▸ **Records for the task**
═══
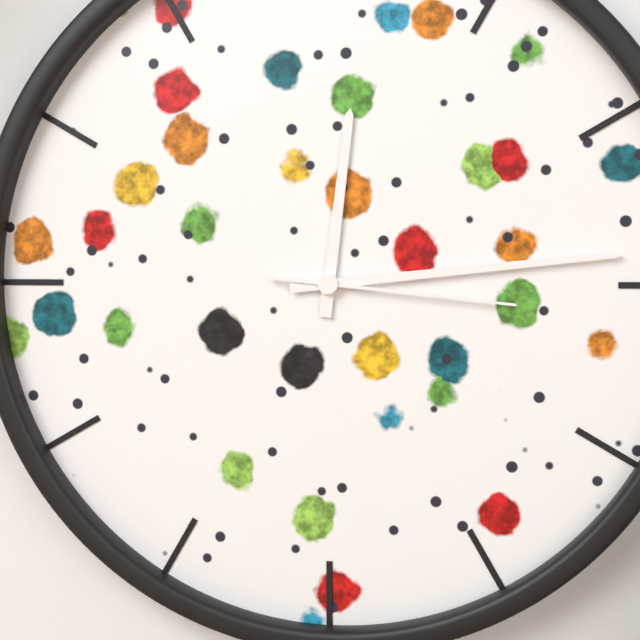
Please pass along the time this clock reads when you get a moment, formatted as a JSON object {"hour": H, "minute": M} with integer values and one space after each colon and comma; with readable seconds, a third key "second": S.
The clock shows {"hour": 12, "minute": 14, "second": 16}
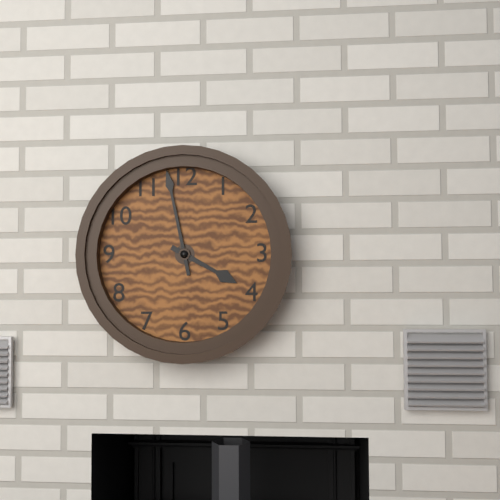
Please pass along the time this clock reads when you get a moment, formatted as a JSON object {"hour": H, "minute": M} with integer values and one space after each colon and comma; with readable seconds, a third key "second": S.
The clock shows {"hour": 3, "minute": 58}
═══
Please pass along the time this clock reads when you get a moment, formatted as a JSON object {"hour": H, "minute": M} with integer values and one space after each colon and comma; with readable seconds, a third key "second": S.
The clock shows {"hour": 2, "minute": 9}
═══
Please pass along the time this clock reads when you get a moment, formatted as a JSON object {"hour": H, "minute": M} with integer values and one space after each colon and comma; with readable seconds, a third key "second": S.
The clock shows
═══
▸ **What this task involves**
Copy out every line above that contains the word "shows".

▸ **Answer for the task**
The clock shows {"hour": 12, "minute": 14, "second": 16}
The clock shows {"hour": 3, "minute": 58}
The clock shows {"hour": 2, "minute": 9}
The clock shows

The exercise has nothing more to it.